→ **Source records**:
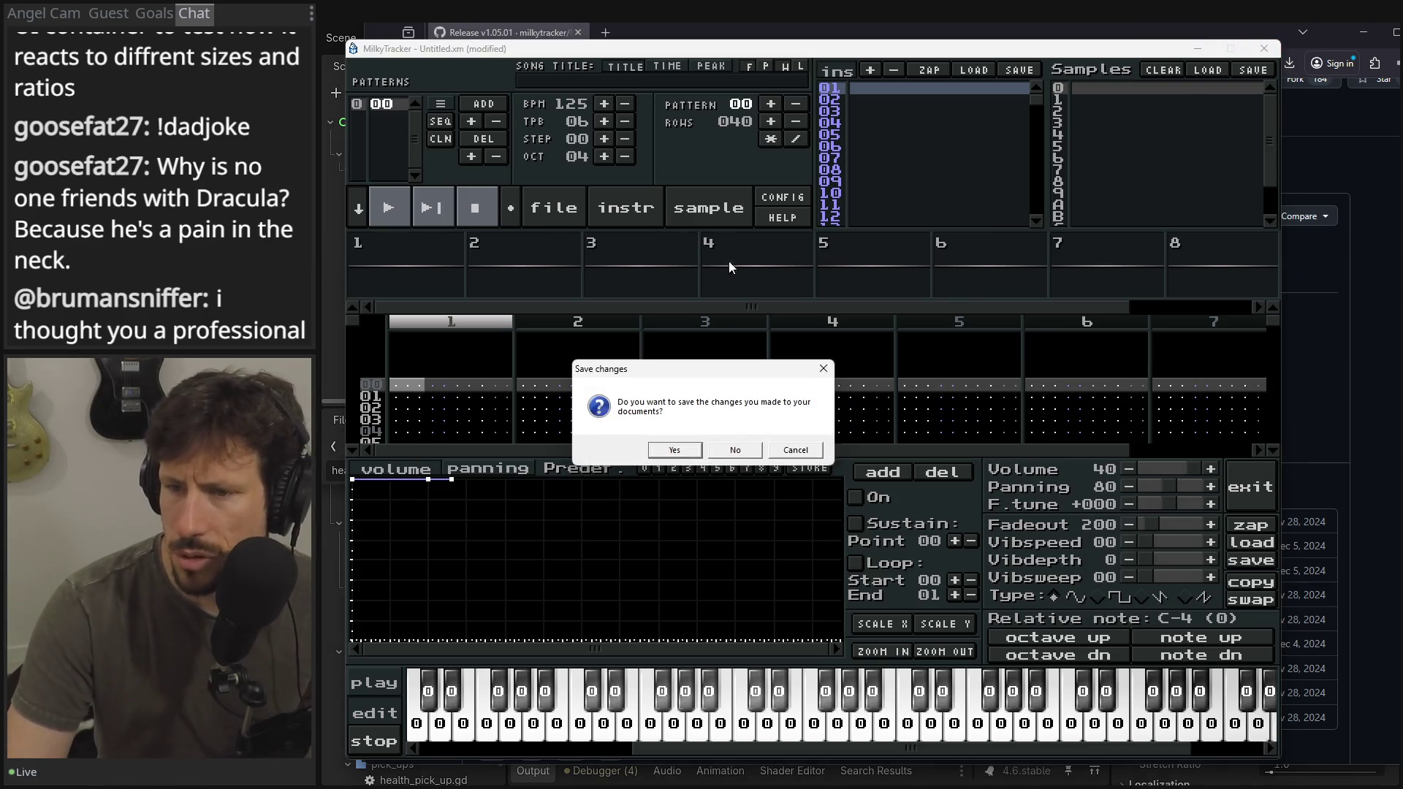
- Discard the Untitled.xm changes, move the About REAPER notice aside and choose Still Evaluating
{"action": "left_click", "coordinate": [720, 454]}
--
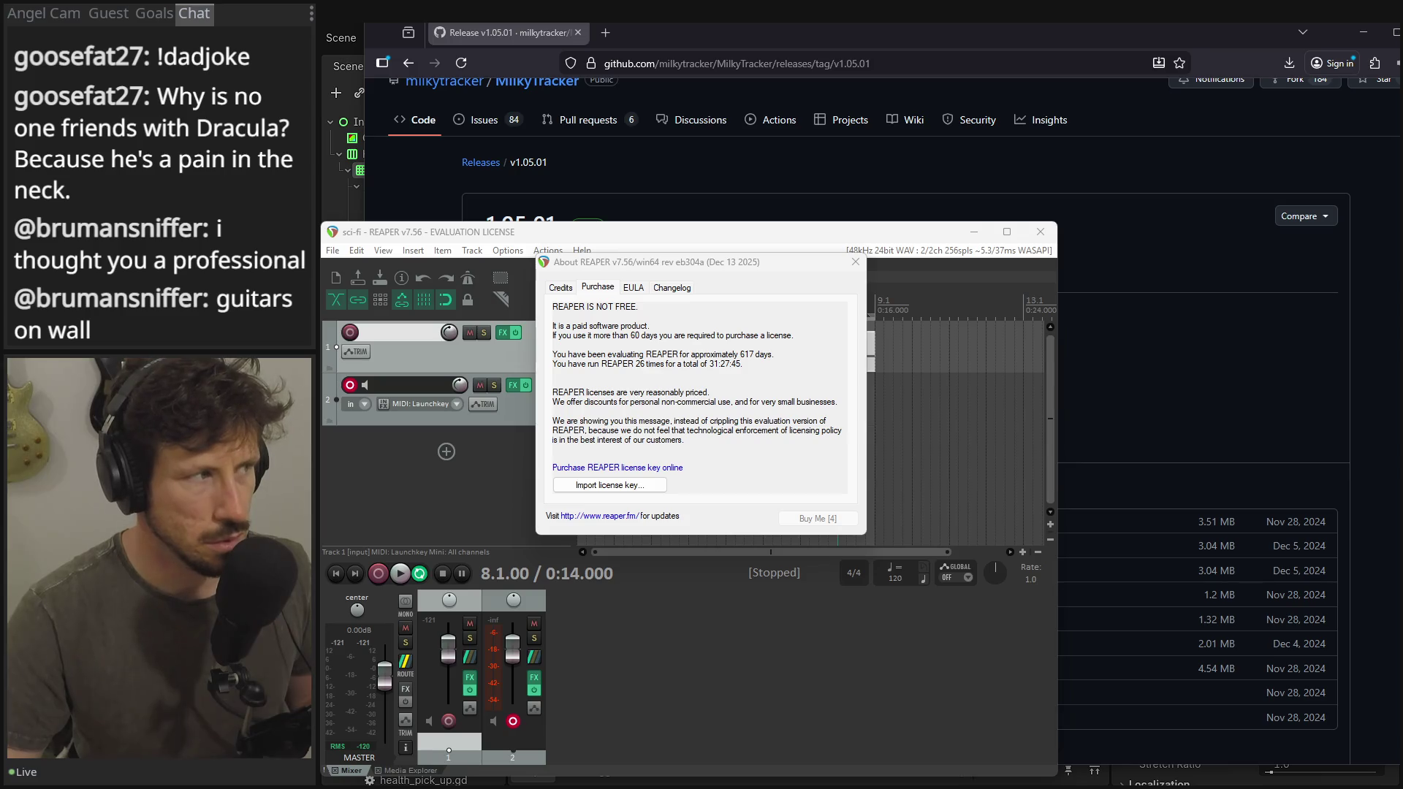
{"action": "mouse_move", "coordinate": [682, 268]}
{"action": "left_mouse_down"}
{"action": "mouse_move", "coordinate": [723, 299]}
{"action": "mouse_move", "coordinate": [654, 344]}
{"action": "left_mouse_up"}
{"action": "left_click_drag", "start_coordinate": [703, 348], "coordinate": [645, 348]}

→ **Assignment**: Return every line of the records in which the word "action" is found.

→ **Written reply**:
{"action": "left_click", "coordinate": [720, 454]}
{"action": "mouse_move", "coordinate": [682, 268]}
{"action": "left_mouse_down"}
{"action": "mouse_move", "coordinate": [723, 299]}
{"action": "mouse_move", "coordinate": [654, 344]}
{"action": "left_mouse_up"}
{"action": "left_click_drag", "start_coordinate": [703, 348], "coordinate": [645, 348]}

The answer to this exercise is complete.